(Selected excerpt)
What indeed is creativity in this context? How might it be defined in terms of mathematical discovery of new patterns of associations -- engendering "semantic flowers" as attractors? From where do they emerge? The term "originality" can also usefully imply a return to an "origin" -- suggesting a sense in which this might, in some measure, be a return to the perspective of 10-dimensional integrity from which perceptible patterns of symmetry emerged.
An aesthetic perspective opens the possibility of the different rasas (or muses) being evoked in various combinations. In the case of the Indian tradition -- through the legend of the Vastu Purusha Mandala -- the 9-fold organization of aesthetic quality is fundamental to marking out a space of 9x9 squares that is the basis of Vastu Vedic architecture and design, notably in defining a courtyard. This might be understood as the projection of a higher dimensional order onto a two-dimensional pattern open to experience. Other square patterns are also used [more] to optimize "energy" distribution according to what is effectively the Vedic equivalent of feng shui (see also B B Puri. Vastu Science for 21 Century, 2003). Such spaces may be walked and experienced in ways that recall early western use of mnemonic architecture (see Frances Yates. The Art of Memory, 1966).

(Dataset content)

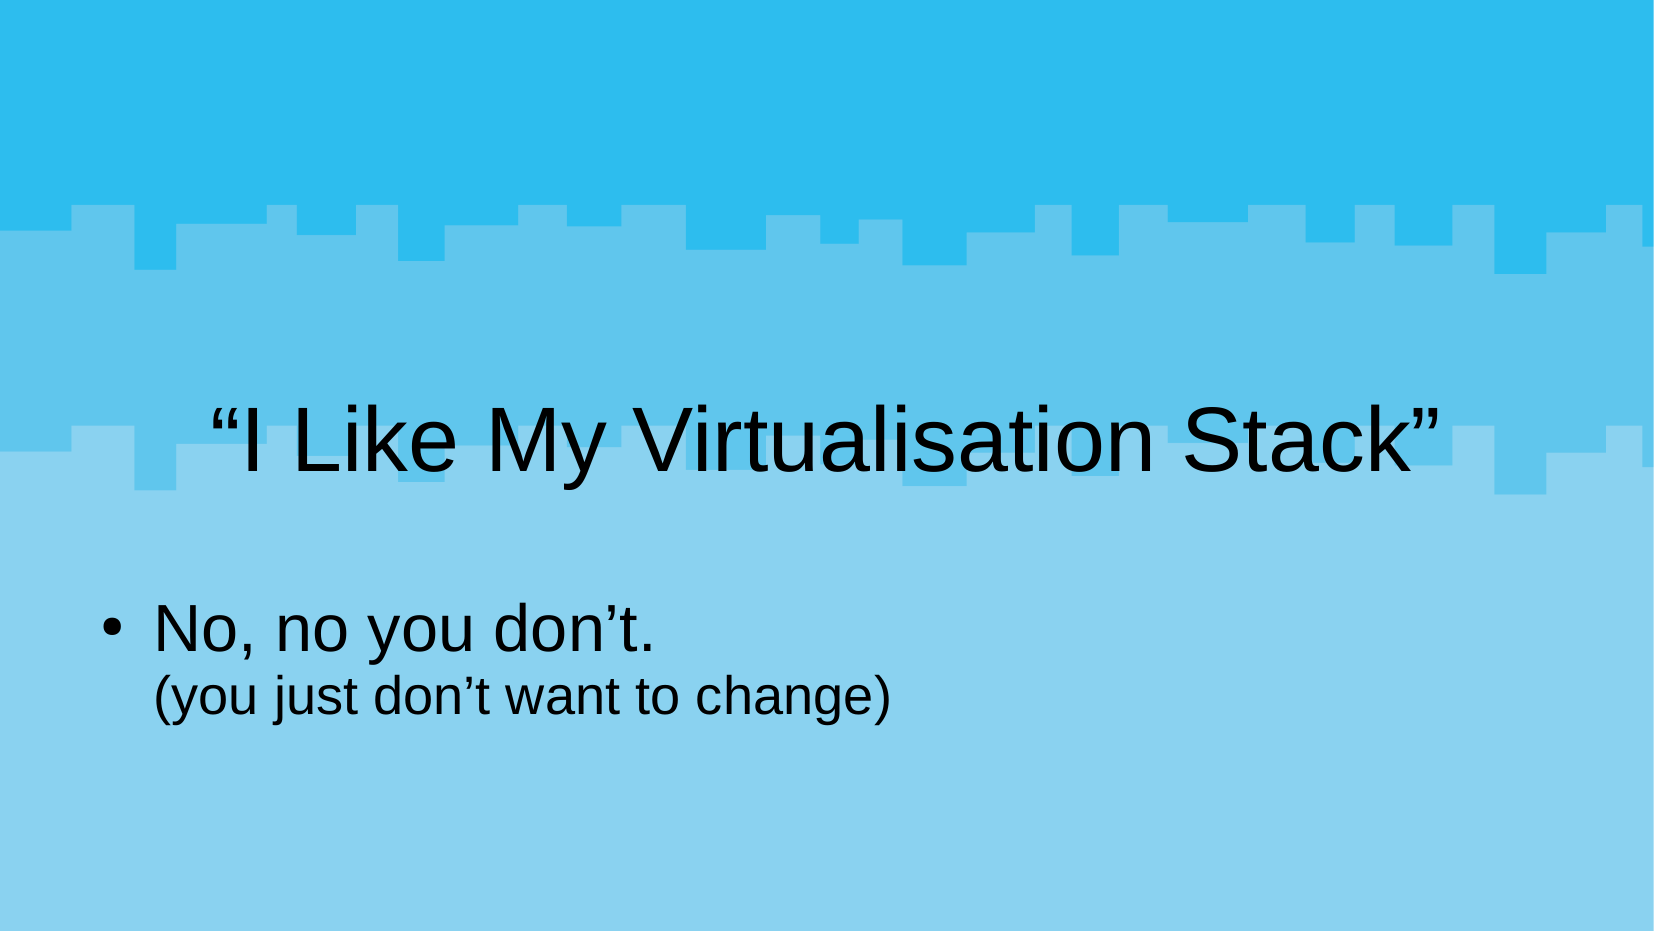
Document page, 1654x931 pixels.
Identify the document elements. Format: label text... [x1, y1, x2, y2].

(Parts of the exercise)
(1) According to the passage on creativity and Vastu architecture, which of these statements hold? Answer yes or no for each and quote the deciding words. (a) The 9-fold organization of aesthetic quality underlies a space of 9x9 squares. (b) Vastu design uses only the 9x9 square pattern. (c) The term "originality" can suggest a return to an "origin."
(2) Reproduce word for word the part of the passage on creativity and Vastu architecture starting with "An aesthetic perspective" and going on through "of Memory, 1966).".
(3) Render this sentence from the passage on creativity and Vastu architecture in Spanish: "This might be understood as the projection of a higher dimensional order onto a two-dimensional pattern open to experience."
The lines stand apart from the passage on creativity and Vastu architecture as separate material.

(Outputs by task)
(1)
(a) Yes: "the 9-fold organization of aesthetic quality is fundamental to marking out a space of 9x9 squares"
(b) No: "Other square patterns are also used"
(c) Yes: "The term "originality" can also usefully imply a return to an "origin""

(2)
An aesthetic perspective opens the possibility of the different rasas (or muses) being evoked in various combinations. In the case of the Indian tradition -- through the legend of the Vastu Purusha Mandala -- the 9-fold organization of aesthetic quality is fundamental to marking out a space of 9x9 squares that is the basis of Vastu Vedic architecture and design, notably in defining a courtyard. This might be understood as the projection of a higher dimensional order onto a two-dimensional pattern open to experience. Other square patterns are also used [more] to optimize "energy" distribution according to what is effectively the Vedic equivalent of feng shui (see also B B Puri. Vastu Science for 21 Century, 2003). Such spaces may be walked and experienced in ways that recall early western use of mnemonic architecture (see Frances Yates. The Art of Memory, 1966).

(3) Esto podría entenderse como la proyección de un orden de dimensión superior sobre un patrón bidimensional abierto a la experiencia.